Intersectionality that recognizes the simultaneity of behaviors and/or identities could be helpful in enabling researchers to make new inroads into communities of poor inner city queer women whose female partners must sell sex to men to make ends meet. It will also perhaps make better sense of the circumstances and experiences of women in India (Thadani 1999), Mexico (Mogrovejo 1999), in Native American cultures (Lang 1999), in West Sumatra (Blackwood 1999), in Zimbabwe (Aarmo 1999), and all over the world who have sex with women, or with both women and men. How do such women conceive of their risk—and what are their risks?
How will current theories of gender address the butch women who have been studied in Jakarta and Lima (Wieringa 1999) if they might have sex with femme women who have multiple boyfriends (or the reverse)? What are the risks to female partners who conceive of themselves worldwide as embracing “female masculinity” across sexuality categories (Halberstam 1998), and are these different from those who might embrace femme identity across the categories (Pratt 1995)? We simply do not know.
Current epidemiological markings of women require the simultaneous breathing of some women into diseased existence while pushing others into the realm of the unfathomable (Foucault 1978). Since all decisions to draw boundaries around surveillance categories are by definition shifting, problematic, and involve a politics of inclusion and exclusion by their very nature, researchers should think carefully about automatically privileging singular, hierarchicalized categories—or embracing any singular theory of risk that underpins current categories. Theories of intersectionality may not provide a total solution, but this conceptual turn could begin to place some populations, behaviors, and identities into the realm of existence while allowing for much needed contextual understandings and discursive conceptions of “at risk” and “vulnerable”. The US CDC is already moving in this direction in terms of men's categories (e.g., by keeping track of multiple risk behaviors as these intersect), but the thoroughness of a parallel move for the women's categories has yet to be made (CDC 2002c).

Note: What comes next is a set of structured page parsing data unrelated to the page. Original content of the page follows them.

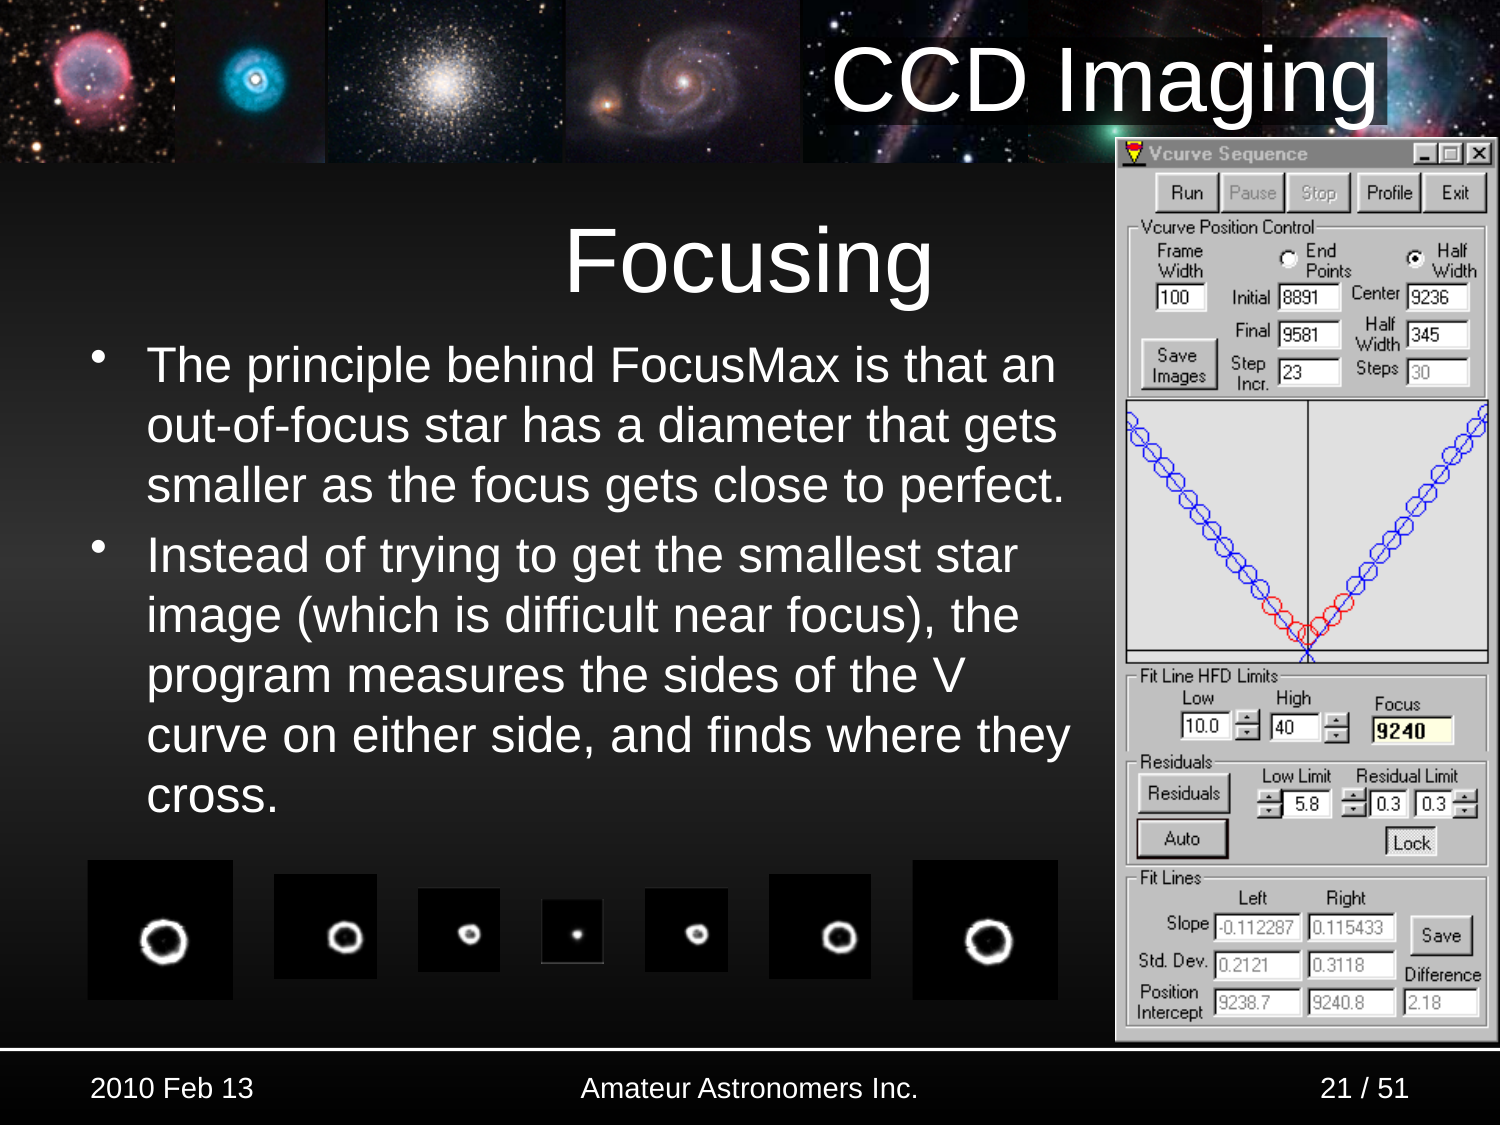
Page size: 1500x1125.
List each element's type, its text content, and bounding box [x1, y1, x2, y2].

picture [768, 874, 871, 979]
picture [328, 0, 563, 162]
picture [541, 899, 605, 965]
picture [912, 860, 1059, 1001]
picture [87, 860, 234, 1001]
picture [645, 887, 728, 973]
footer Amateur Astronomers Inc. [512, 1061, 988, 1113]
picture [274, 874, 377, 979]
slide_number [74, 1061, 426, 1113]
slide_number 21 / 51 [1074, 1061, 1426, 1113]
picture [0, 0, 325, 163]
picture [417, 887, 500, 973]
picture [803, 0, 1500, 1044]
text_box The principle behind FocusMax is that an out-of-focus star has a diameter that gets smaller as the focus gets close to perfect. Instead of trying to get the smallest star image (which is difficult near focus), the program measures the sides of the V curve on either side, and finds where they cross. [74, 324, 1110, 838]
picture [565, 0, 800, 162]
title Focusing [74, 162, 1110, 324]
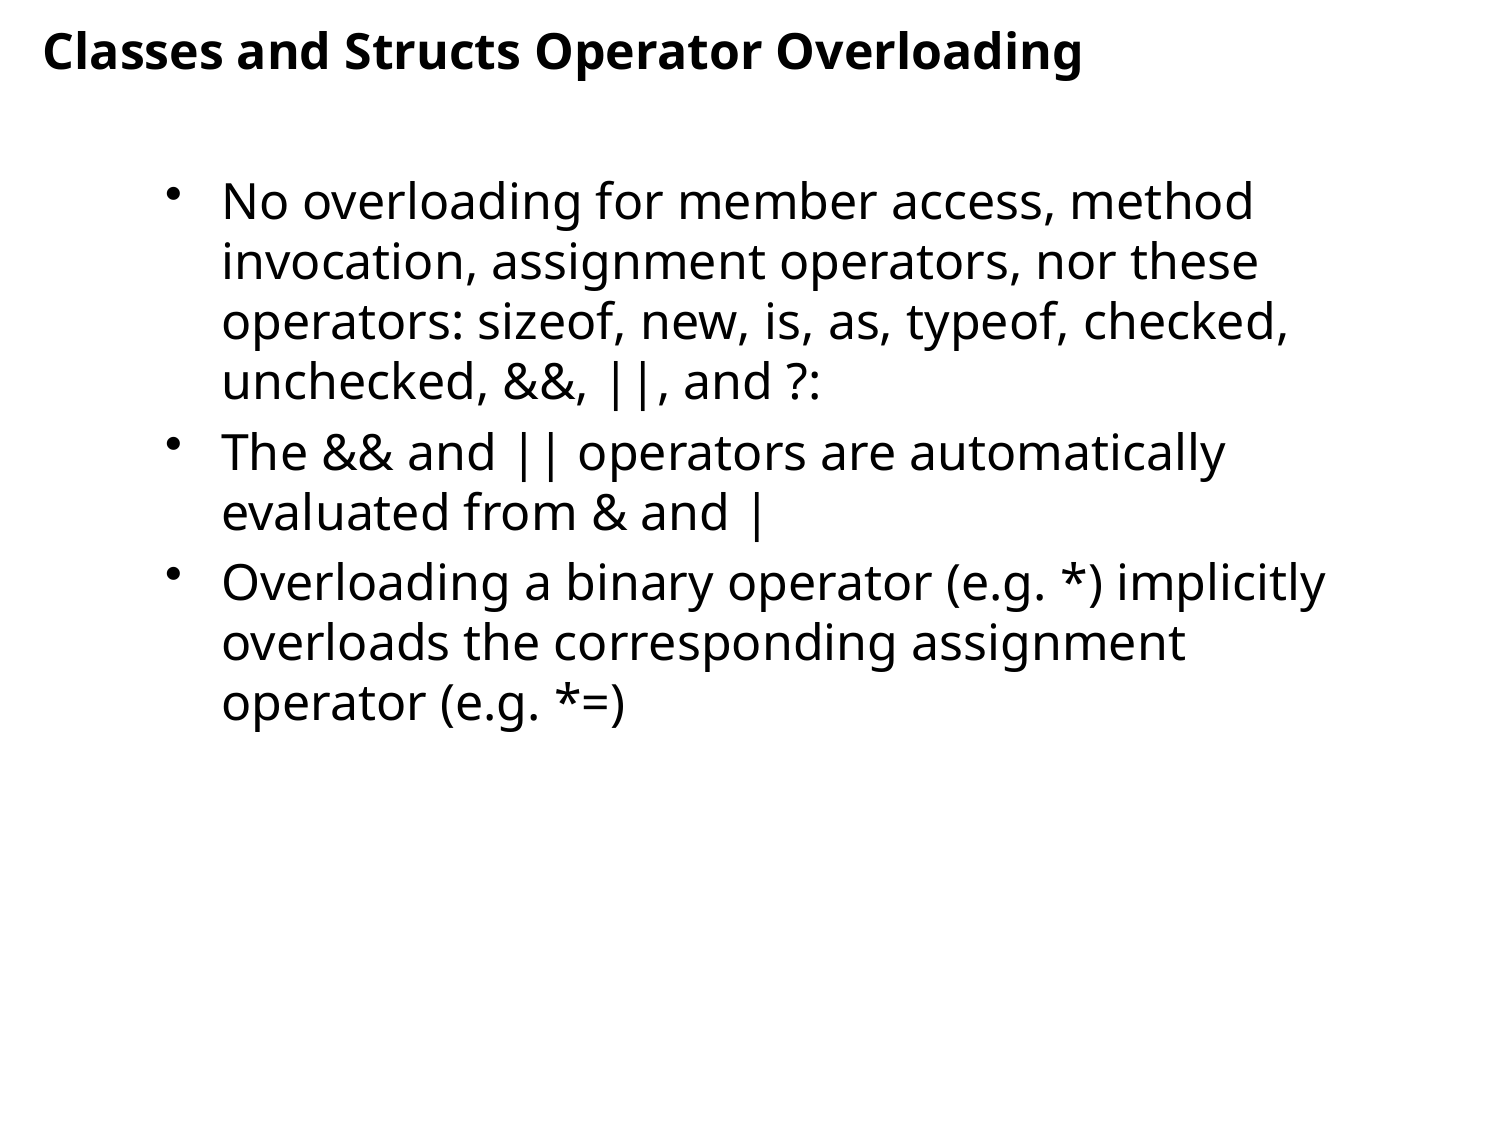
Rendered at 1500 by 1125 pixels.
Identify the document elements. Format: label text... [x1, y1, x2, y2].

list No overloading for member access, method invocation, assignment operators, nor these operators: sizeof, new, is, as, typeof, checked, unchecked, &&, ||, and ?: The && and || operators are automatically evaluated from & and | Overloading a binary operator (e.g. *) implicitly overloads the corresponding assignment operator (e.g. *=) [149, 162, 1351, 963]
title Classes and Structs Operator Overloading [27, 12, 1485, 163]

While analyses of gender are vital and will continue to take place, pushing beyond the notion that there is a singular sex/gender system in which biological women are feminine, oppressed, and vulnerable and biological men are masculine, invulnerable oppressors will be vital to future progress in the HIV epidemic. Examining intersectionality and the simultaneity of race, class, and shifting gender relations for women and men remains vital. Classification systems that privilege singular categorizations and underlying theories of gender or sexuality to explain risk are likely to be of limited use both in the USA and world-wide.
Acknowledgments
This research was supported by a training grant from the National Institute of Mental Health (T32 MH19139 Behavioral Sciences Research in HIV Infection; Principal Investigator, Anke A. Ehrhardt). The author is grateful to Gary Dowsett, Susie Hoffman, Jodi O'Brien, Ilan Meyer, Kari Lerum, Theresa Exner, Rita Melendez, Anke A. Ehrhardt, Theo Sandfort, Gary Oppenheimer, Leslie Heywood, Michael A. Messner, Faye Linda Wachs, Pat Warne and Isabel Howe for careful, diligent reads and insightful suggestions.